■ Data to examine:
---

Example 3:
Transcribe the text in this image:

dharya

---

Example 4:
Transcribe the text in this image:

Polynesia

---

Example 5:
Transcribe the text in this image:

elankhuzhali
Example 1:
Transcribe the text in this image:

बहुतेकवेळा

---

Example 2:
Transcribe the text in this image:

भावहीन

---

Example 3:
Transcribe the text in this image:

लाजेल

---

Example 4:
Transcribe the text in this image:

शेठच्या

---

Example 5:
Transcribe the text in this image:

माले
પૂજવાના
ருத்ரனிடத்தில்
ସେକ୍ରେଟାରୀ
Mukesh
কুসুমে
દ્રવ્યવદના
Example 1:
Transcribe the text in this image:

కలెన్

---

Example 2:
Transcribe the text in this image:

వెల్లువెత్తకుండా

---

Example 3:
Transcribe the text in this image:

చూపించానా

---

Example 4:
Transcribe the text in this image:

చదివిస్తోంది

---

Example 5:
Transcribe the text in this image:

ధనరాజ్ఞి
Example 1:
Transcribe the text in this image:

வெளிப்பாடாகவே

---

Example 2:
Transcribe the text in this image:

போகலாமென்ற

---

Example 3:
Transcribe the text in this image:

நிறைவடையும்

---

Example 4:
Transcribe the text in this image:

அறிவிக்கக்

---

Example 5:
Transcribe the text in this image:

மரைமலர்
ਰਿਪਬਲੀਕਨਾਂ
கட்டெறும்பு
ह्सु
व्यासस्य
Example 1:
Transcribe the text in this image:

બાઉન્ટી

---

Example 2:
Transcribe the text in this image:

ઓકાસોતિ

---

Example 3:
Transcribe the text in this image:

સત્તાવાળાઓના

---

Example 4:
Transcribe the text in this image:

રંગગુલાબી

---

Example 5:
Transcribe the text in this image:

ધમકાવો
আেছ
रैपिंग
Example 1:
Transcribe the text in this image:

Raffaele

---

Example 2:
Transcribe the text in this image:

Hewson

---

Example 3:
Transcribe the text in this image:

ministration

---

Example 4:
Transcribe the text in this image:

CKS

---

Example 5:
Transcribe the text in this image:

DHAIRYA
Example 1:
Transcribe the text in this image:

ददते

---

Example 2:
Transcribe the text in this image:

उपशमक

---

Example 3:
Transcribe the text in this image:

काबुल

■ What you have to do: Return the listing verbatim.

■ Expected answer:
---

Example 3:
Transcribe the text in this image:

dharya

---

Example 4:
Transcribe the text in this image:

Polynesia

---

Example 5:
Transcribe the text in this image:

elankhuzhali
Example 1:
Transcribe the text in this image:

बहुतेकवेळा

---

Example 2:
Transcribe the text in this image:

भावहीन

---

Example 3:
Transcribe the text in this image:

लाजेल

---

Example 4:
Transcribe the text in this image:

शेठच्या

---

Example 5:
Transcribe the text in this image:

माले
પૂજવાના
ருத்ரனிடத்தில்
ସେକ୍ରେଟାରୀ
Mukesh
কুসুমে
દ્રવ્યવદના
Example 1:
Transcribe the text in this image:

కలెన్

---

Example 2:
Transcribe the text in this image:

వెల్లువెత్తకుండా

---

Example 3:
Transcribe the text in this image:

చూపించానా

---

Example 4:
Transcribe the text in this image:

చదివిస్తోంది

---

Example 5:
Transcribe the text in this image:

ధనరాజ్ఞి
Example 1:
Transcribe the text in this image:

வெளிப்பாடாகவே

---

Example 2:
Transcribe the text in this image:

போகலாமென்ற

---

Example 3:
Transcribe the text in this image:

நிறைவடையும்

---

Example 4:
Transcribe the text in this image:

அறிவிக்கக்

---

Example 5:
Transcribe the text in this image:

மரைமலர்
ਰਿਪਬਲੀਕਨਾਂ
கட்டெறும்பு
ह्सु
व्यासस्य
Example 1:
Transcribe the text in this image:

બાઉન્ટી

---

Example 2:
Transcribe the text in this image:

ઓકાસોતિ

---

Example 3:
Transcribe the text in this image:

સત્તાવાળાઓના

---

Example 4:
Transcribe the text in this image:

રંગગુલાબી

---

Example 5:
Transcribe the text in this image:

ધમકાવો
আেছ
रैपिंग
Example 1:
Transcribe the text in this image:

Raffaele

---

Example 2:
Transcribe the text in this image:

Hewson

---

Example 3:
Transcribe the text in this image:

ministration

---

Example 4:
Transcribe the text in this image:

CKS

---

Example 5:
Transcribe the text in this image:

DHAIRYA
Example 1:
Transcribe the text in this image:

ददते

---

Example 2:
Transcribe the text in this image:

उपशमक

---

Example 3:
Transcribe the text in this image:

काबुल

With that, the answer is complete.